Of course, this is not news. I talk about this every chance I get.

But I am faced with the fact that not all mushroom growers understand the relationship between air circulation and the condition of the mushroom.

Unfortunately, at a low air flow rate, the oyster mushroom suffocates and pulls its stem even with optimal humidity and ppm CO2 levels.

EVEN when the instruments show normal humidity and ppm values ​​right next to the mushroom itself.

The fact is that mushrooms do not have such a perfect evaporation system as plants.

They do not have stomata that can open and close.

Therefore, for each type of mushroom there are optimal air humidity parameters. In this case, the mushrooms can evaporate moisture from their bodies so that the surface of the fruiting body remains moist, but does not become wet or dry. If the air humidity is insufficient, the mushroom evaporates more moisture from the cap.

The mass of each mushroom is greatly reduced and the cap will be dry.

But if the air humidity is optimal, and the air flow that blows over the mushroom is weak, then the cap cannot evaporate a sufficient amount of moisture from its fruiting body.

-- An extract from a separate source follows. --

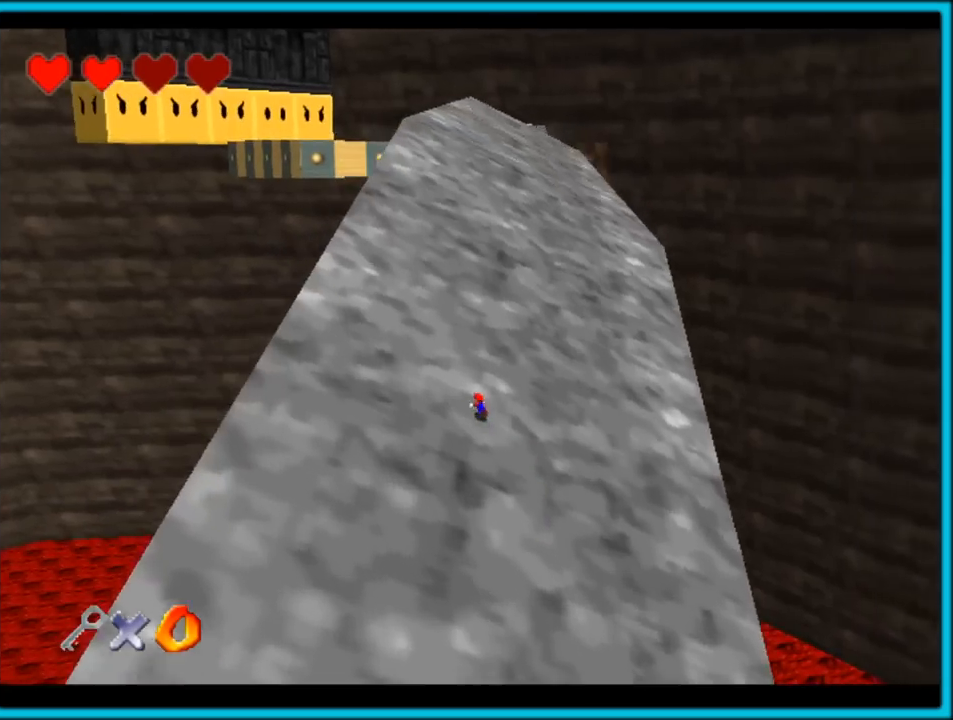
{"buttons": ["A"], "left_stick": "left", "button_events": [[17, "B", "down"], [67, "B", "up"], [150, "B", "down"], [217, "B", "up"], [300, "B", "down"], [367, "B", "up"], [433, "B", "down"], [483, "B", "up"]]}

That is, a flow of air at a low speed cannot carry away its own moisture from the oyster mushroom and it reduces evaporation. Because of this, the mushroom becomes wet, the cap may bend and have a bizarre shape.

That is why:

  1. It is important that the air duct has cone-shaped cups and does not just have holes. The cone of the cup swirls the air flow, increasing it.
  2. Air velocity from the duct is important. It must be at least 7.5 m/sec. And for single-zone growing chambers, at least 8.5-9 m/sec.
  3. If ventilation is without air ducts, with forced exhaust only, it is important to increase the speed in the passages. That is, the air should passively enter not over the entire surface of the wall, but through the openings opposite the passages. The smaller the hole, the higher the speed. The hole in the wall should be narrow, but high, so that the flow passes near all tiers of blocks in height.

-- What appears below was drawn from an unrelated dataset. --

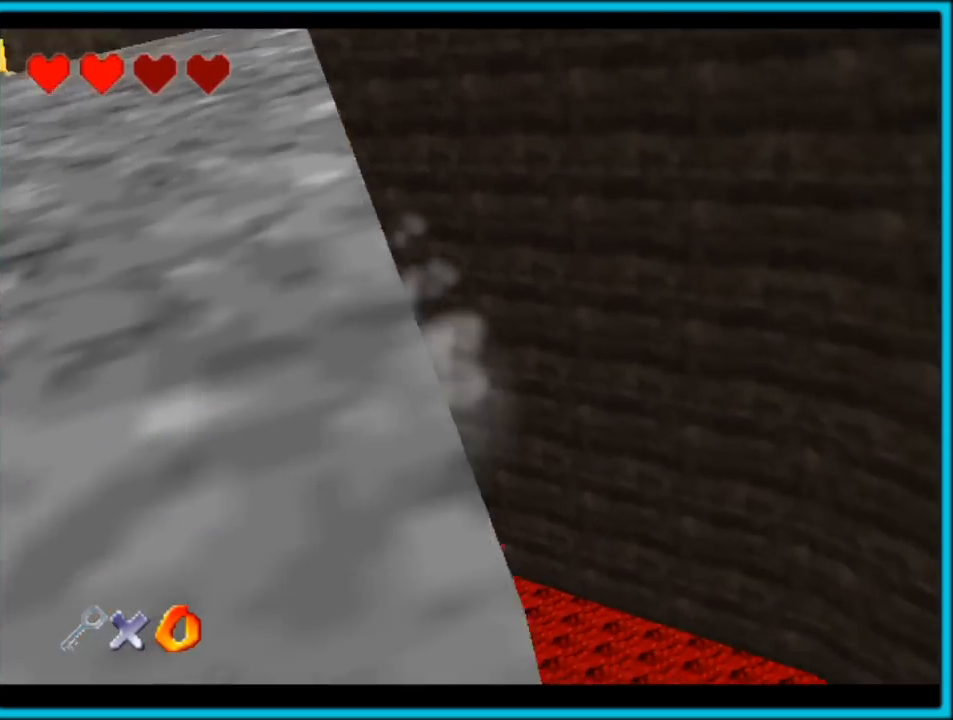
{"buttons": ["A"], "left_stick": "up-left", "button_events": []}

If the humidity of the substrate is high (the figure can be from 69 to 74% - it depends on the method of preparing the raw materials and on the properties of the raw materials themselves) - the air humidity in the chamber should be kept 3-4% below optimal.

Since oyster mushrooms absorb an increased amount of moisture from the substrate and must be able to evaporate it. Here it is important to choose the correct % humidity depending on the room temperature.

You need to make sure that the mushroom does not dry out and at the same time is not too wet.